Myers v. State ex rel. Appleton

Buskirk, J.

This was an action on the bond of William *161Appleton, guardian of the relators, against said Appleton and the appellants, who are the sureties on the bond of such guardian. The removal of the guardian from the State, his failure to report, and the conversion of the money of his wards to his own use® are assigned as breaches of the bond. The cause was continued as to Appleton for alias process.

The appellants answered in four paragraphs. A demurrer was sustained to the first, second, and third paragraphs, and exception. The cause was submitted to the court for trial, and resulted in a finding for the appellee. New trial refused, and judgment.

The sustaining of the demurrer to the second and third paragraphs of the answer, and the refusal of a new trial, are assigned for error.

The second and third paragraphs of the answer are as follows:

“ 2. That said relators are, and were, indebted to said guardian in the sum of five hundred dollars, at the date of his removal as such guardian, for their board and maintenance during their minority, for which said guardian had no credit at the date of his removal, and for which they demand judgment, and for all other proper relief.
“ 3. The defendants, William IT. Myers and Francis M. Trisler, administrator of Michael G. Daily, deceased, for further answer to the complaint herein, say that the relators are the daughters of the defendant William Appleton; that while said defendant Appleton was guardian of said relators, he expended the sum of one thousand dollars in the education, clothing, and support of the relators; that said defendant William Appleton was poor and in very indigent circumstances, while he was such guardian, and was compelled to and did use the money sued for in support of said relators; that these defendants were the accommodation sureties of said defendant Appleton, and that he wrongfully refused to claim any allowance for such support in his reports of his trust to the common pleas court, and he still *162fails and refuses to claim the same, and is now wrongfully suffering the relators, his daughters, to compel its payment a second time; wherefore the defendants say that the relators are indebted to the defendant William Appleton, who is principal in said bond, and they ask»that such indebtedness be set off against their claim to an amount equal to such indebtedness, namely, one thousand dollars.”

The objection urged against the second paragraph is, that it assumes to answer the whole complaint, but only answers a part.
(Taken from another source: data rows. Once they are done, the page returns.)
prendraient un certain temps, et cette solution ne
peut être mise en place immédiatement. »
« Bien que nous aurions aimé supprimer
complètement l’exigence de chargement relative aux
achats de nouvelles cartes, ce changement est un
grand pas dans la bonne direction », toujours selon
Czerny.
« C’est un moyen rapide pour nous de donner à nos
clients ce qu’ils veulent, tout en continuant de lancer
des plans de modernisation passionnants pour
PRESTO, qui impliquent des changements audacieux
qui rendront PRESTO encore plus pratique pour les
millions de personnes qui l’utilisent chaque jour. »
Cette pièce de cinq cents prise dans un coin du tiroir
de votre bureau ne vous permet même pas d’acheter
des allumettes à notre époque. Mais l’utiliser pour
The objection is untenable. It was held in Curran v. Curran, 40 Ind. 473, that the rule of pleading applicable to pleas in confession and avoidance had no application to pleas of set-off. This paragraph is purely and simply an answer of set-off. The implication is,4hat the indebtedness resulted from a contract either express or implied. It alleges that the relators were indebted to the principal in the bond in the sum of five hundred dollars for their maintenance and support. The sureties of the guardian have the right to plead, by way of set-off, an indebtedness to the guardian. This is expressly authorized by the code, and has been so held by this court Sec. 58 of the code, 2 G. & H. 89; Slayback v. Jones, 9 Ind. 470; Turner v. Simpson, 12 Ind. 413. Such indebtedness may be pleaded to an action on a guardian’s bond. The State, ex rel. Druliner, v. Clark, 16 Ind. 97. Such is the rule under the New York code, which is similar to ours in this respect. Newell v. Salmons, 22 Barb. 647. In our opinion, the second paragraph is good, and the court erred in sustaining a demurrer to it.
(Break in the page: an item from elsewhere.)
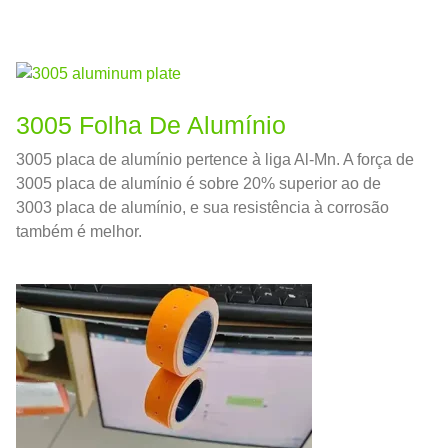
3005 Folha De Alumínio
3005 placa de alumínio pertence à liga Al-Mn. A força de
3005 placa de alumínio é sobre 20% superior ao de
3003 placa de alumínio, e sua resistência à corrosão
também é melhor.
The third paragraph presents a different question. The defence attempted to be set up in this paragraph is not based upon contract. It proceeds upon the theory that the father and guardian of the relators had the right to use their money for their maintenance, support, and education, and that he did in fact expend the money sued for for such purpose. Conceding, without deciding, that such a defence - can be pleaded to an action like the present, we are satisfied that the answer filed is not good. It alleges that the father was *163very poor and in indigent circumstances during the time he was such guardian, but this is not sufficient to authorize him to use the money of his wards for their support. There is nothing averred as to the ages, physical condition, or necessities of the relators. The facts should be stated, and not mere conclusions. It maybe that the relators were able, by their own labor, to support themselves. Nor is the amount of their estate given. While the father may have been destitute of property, he may have been able by his labor to provide for the proper support, maintenance, and education of the relators. The law upon the question under examination was very fully discussed, and the authorities reviewed and cited, in the case of The State, ex rel. Druliner, v. Clark, supra.

We think the court committed no error in sustaining the demurrer to the third paragraph of the answer.

Other questions are discussed by counsel, but as the case must be remanded for a new trial, we need not decide them.

The judgment is reversed, with costs; and the cause is remanded, with directions to the court below to overrule the demurrer to the second paragraph of the answer.